[Data records]
━━━━

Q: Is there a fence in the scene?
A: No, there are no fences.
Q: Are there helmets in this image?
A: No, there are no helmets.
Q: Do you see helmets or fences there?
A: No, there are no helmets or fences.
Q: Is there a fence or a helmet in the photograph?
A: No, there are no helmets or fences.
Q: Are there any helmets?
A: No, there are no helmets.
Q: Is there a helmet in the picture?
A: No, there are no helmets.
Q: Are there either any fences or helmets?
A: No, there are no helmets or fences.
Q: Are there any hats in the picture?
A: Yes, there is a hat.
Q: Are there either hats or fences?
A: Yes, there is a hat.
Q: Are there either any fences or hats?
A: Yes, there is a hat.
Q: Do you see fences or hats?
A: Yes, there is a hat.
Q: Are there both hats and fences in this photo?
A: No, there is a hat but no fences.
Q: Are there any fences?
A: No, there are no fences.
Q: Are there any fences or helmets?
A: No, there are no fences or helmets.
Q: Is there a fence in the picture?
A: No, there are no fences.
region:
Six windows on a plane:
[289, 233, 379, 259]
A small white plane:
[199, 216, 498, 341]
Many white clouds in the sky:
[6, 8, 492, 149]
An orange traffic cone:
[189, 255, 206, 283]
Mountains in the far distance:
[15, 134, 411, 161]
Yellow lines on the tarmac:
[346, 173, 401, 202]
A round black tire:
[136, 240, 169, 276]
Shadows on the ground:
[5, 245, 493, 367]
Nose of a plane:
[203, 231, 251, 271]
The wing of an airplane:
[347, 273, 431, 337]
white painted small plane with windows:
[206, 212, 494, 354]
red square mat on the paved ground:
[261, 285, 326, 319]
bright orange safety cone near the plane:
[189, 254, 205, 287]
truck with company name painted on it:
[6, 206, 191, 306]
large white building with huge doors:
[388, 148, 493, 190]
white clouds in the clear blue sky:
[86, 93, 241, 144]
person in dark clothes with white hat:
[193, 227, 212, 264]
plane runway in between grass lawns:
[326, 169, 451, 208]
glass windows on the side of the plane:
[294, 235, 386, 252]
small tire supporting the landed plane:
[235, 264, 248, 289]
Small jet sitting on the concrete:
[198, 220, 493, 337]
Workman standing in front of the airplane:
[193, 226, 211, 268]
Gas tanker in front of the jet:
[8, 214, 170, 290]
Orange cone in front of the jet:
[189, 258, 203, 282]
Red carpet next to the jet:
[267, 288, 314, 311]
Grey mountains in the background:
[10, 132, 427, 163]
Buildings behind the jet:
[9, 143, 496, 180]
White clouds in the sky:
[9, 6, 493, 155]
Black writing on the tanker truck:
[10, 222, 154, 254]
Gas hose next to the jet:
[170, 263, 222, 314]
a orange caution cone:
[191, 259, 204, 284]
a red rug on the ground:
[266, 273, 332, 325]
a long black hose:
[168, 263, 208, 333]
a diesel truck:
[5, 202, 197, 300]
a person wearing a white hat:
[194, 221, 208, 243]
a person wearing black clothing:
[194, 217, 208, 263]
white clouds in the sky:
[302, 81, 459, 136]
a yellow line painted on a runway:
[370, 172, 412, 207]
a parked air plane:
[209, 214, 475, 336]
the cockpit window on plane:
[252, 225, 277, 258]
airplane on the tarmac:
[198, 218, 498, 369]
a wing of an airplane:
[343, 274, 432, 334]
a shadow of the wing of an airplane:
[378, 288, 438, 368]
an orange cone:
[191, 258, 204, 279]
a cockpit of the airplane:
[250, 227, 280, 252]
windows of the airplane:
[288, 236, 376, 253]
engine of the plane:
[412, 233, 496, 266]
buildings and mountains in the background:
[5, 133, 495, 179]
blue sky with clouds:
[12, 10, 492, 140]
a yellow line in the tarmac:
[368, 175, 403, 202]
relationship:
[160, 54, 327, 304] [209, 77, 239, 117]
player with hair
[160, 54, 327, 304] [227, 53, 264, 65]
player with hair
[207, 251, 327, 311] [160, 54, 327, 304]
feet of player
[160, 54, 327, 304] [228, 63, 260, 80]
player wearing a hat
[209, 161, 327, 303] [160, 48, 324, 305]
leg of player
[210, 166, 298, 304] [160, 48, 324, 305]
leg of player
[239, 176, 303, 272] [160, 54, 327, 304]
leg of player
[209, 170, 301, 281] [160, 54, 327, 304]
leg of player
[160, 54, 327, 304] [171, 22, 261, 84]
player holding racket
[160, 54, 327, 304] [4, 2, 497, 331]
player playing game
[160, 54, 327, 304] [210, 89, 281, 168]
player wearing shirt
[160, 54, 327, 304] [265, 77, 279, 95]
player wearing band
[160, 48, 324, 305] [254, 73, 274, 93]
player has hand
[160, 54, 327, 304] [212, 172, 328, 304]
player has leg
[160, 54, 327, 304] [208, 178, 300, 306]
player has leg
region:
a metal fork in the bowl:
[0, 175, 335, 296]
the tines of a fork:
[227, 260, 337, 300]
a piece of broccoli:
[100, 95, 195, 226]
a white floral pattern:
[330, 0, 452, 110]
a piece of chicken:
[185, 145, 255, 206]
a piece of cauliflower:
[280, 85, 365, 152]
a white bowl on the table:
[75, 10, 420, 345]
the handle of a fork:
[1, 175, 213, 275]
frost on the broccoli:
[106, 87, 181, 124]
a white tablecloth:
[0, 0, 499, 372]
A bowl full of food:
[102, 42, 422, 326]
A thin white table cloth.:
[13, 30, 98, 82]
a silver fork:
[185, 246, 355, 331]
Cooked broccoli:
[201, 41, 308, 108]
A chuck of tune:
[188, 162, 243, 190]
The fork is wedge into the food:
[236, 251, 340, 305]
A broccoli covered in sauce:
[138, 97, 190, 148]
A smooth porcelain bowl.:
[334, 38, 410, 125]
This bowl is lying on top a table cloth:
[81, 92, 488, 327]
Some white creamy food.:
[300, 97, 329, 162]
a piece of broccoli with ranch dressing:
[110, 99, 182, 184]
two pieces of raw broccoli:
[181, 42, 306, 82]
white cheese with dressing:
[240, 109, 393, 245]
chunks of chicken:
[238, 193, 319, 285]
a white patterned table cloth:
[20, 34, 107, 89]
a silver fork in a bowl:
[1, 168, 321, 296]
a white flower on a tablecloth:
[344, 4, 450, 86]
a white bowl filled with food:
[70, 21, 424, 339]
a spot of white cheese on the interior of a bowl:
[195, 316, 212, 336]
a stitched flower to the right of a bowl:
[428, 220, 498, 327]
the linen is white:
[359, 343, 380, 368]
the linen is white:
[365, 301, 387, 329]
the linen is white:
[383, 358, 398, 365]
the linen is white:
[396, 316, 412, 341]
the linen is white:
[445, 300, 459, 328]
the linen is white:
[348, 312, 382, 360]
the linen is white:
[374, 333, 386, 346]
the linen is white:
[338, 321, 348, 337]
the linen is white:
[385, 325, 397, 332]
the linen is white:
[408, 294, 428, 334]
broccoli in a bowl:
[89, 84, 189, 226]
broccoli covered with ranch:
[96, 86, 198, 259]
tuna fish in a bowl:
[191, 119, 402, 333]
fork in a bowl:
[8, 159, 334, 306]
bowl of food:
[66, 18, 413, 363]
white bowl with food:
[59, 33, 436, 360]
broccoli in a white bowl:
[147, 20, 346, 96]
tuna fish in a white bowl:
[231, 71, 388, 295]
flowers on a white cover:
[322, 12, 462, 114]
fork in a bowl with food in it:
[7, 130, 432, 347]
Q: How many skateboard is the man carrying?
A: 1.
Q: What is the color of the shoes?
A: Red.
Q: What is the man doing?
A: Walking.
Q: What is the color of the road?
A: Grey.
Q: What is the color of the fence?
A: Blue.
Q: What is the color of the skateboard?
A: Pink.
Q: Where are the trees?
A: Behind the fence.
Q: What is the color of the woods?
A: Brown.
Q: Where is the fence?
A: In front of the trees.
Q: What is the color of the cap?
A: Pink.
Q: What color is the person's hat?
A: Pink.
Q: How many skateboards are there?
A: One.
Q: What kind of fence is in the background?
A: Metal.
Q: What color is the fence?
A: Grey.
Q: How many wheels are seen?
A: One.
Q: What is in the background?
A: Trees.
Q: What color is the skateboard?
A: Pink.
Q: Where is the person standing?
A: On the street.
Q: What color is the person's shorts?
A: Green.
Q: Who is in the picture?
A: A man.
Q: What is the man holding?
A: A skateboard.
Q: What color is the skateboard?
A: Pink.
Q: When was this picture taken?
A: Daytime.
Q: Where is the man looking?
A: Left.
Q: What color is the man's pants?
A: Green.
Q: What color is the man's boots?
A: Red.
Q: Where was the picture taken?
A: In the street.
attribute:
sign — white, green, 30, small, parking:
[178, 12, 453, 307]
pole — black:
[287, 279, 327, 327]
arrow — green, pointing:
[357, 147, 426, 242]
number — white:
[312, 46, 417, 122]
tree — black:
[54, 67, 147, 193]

━━━━

> EXERCISE DIRECTIONS
Please repeat the data word for word, from the line with "small tire supporting" to the line with "[368, 175, 403, 202]", including both of those lines.

> YOUR SOLUTION
small tire supporting the landed plane:
[235, 264, 248, 289]
Small jet sitting on the concrete:
[198, 220, 493, 337]
Workman standing in front of the airplane:
[193, 226, 211, 268]
Gas tanker in front of the jet:
[8, 214, 170, 290]
Orange cone in front of the jet:
[189, 258, 203, 282]
Red carpet next to the jet:
[267, 288, 314, 311]
Grey mountains in the background:
[10, 132, 427, 163]
Buildings behind the jet:
[9, 143, 496, 180]
White clouds in the sky:
[9, 6, 493, 155]
Black writing on the tanker truck:
[10, 222, 154, 254]
Gas hose next to the jet:
[170, 263, 222, 314]
a orange caution cone:
[191, 259, 204, 284]
a red rug on the ground:
[266, 273, 332, 325]
a long black hose:
[168, 263, 208, 333]
a diesel truck:
[5, 202, 197, 300]
a person wearing a white hat:
[194, 221, 208, 243]
a person wearing black clothing:
[194, 217, 208, 263]
white clouds in the sky:
[302, 81, 459, 136]
a yellow line painted on a runway:
[370, 172, 412, 207]
a parked air plane:
[209, 214, 475, 336]
the cockpit window on plane:
[252, 225, 277, 258]
airplane on the tarmac:
[198, 218, 498, 369]
a wing of an airplane:
[343, 274, 432, 334]
a shadow of the wing of an airplane:
[378, 288, 438, 368]
an orange cone:
[191, 258, 204, 279]
a cockpit of the airplane:
[250, 227, 280, 252]
windows of the airplane:
[288, 236, 376, 253]
engine of the plane:
[412, 233, 496, 266]
buildings and mountains in the background:
[5, 133, 495, 179]
blue sky with clouds:
[12, 10, 492, 140]
a yellow line in the tarmac:
[368, 175, 403, 202]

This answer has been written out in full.